Except where I live. Noting the subheading of this blog, Navigating the world from a small lake near New York City, this is surprising.

When we moved here over thirteen years ago the business district was a sleepy, ramshackle collection of quaint, small businesses.  We had a decent hardware store, salons, a pharmacy, wine shop, auto repair, pet supply store, two post offices, a decent deli, pizza parlor and a number of professional offices. Today we consist of a biker bar, two nail salons, tanning salon, a bagel shop, a beading den, pharmacy and a liquor store that is struggling to the point of absurdity. Most of the businesses are stuffed into a large out of place blue office building that never should have been built.

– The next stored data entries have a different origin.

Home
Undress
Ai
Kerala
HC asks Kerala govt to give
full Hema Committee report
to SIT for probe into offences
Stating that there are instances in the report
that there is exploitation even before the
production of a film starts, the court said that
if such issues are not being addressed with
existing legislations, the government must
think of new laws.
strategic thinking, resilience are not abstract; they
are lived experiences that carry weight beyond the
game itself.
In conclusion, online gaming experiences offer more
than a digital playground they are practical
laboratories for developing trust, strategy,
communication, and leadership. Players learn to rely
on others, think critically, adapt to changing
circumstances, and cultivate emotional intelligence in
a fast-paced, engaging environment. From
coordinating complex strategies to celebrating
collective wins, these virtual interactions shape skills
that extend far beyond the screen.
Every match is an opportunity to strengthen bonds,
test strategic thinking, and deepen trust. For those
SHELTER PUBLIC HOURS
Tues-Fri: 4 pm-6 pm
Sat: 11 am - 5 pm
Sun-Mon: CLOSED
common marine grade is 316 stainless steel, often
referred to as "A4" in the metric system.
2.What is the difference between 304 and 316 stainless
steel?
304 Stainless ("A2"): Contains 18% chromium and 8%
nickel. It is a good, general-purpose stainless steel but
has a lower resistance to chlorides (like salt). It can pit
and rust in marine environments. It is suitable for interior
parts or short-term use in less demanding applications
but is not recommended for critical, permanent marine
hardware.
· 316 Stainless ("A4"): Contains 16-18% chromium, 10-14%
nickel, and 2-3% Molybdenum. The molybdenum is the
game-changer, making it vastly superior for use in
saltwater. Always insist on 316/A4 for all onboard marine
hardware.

There’s a fine line between rural bliss and rural blight and we’ve reached it.Image

 

Libertyville destroyed it’s rural character by paving over the richest farm land in the world to make more parking spots. My town has retained it’s rural character but at the same time driven out most small businesses and left vacant, rotting storefronts that glare at visitors just on the other side of the town’s welcome sign. This is not the outcome of a bad economy but bad planning. Our lack of development has left us wanting more. Not always a good thing. Like everything in life we need a balance. Our town motto is Putnam Valley: The Jewel of Putnam County, which I really think they should reconsider. Too bad my Dad isn’t around to write a more appropriate one.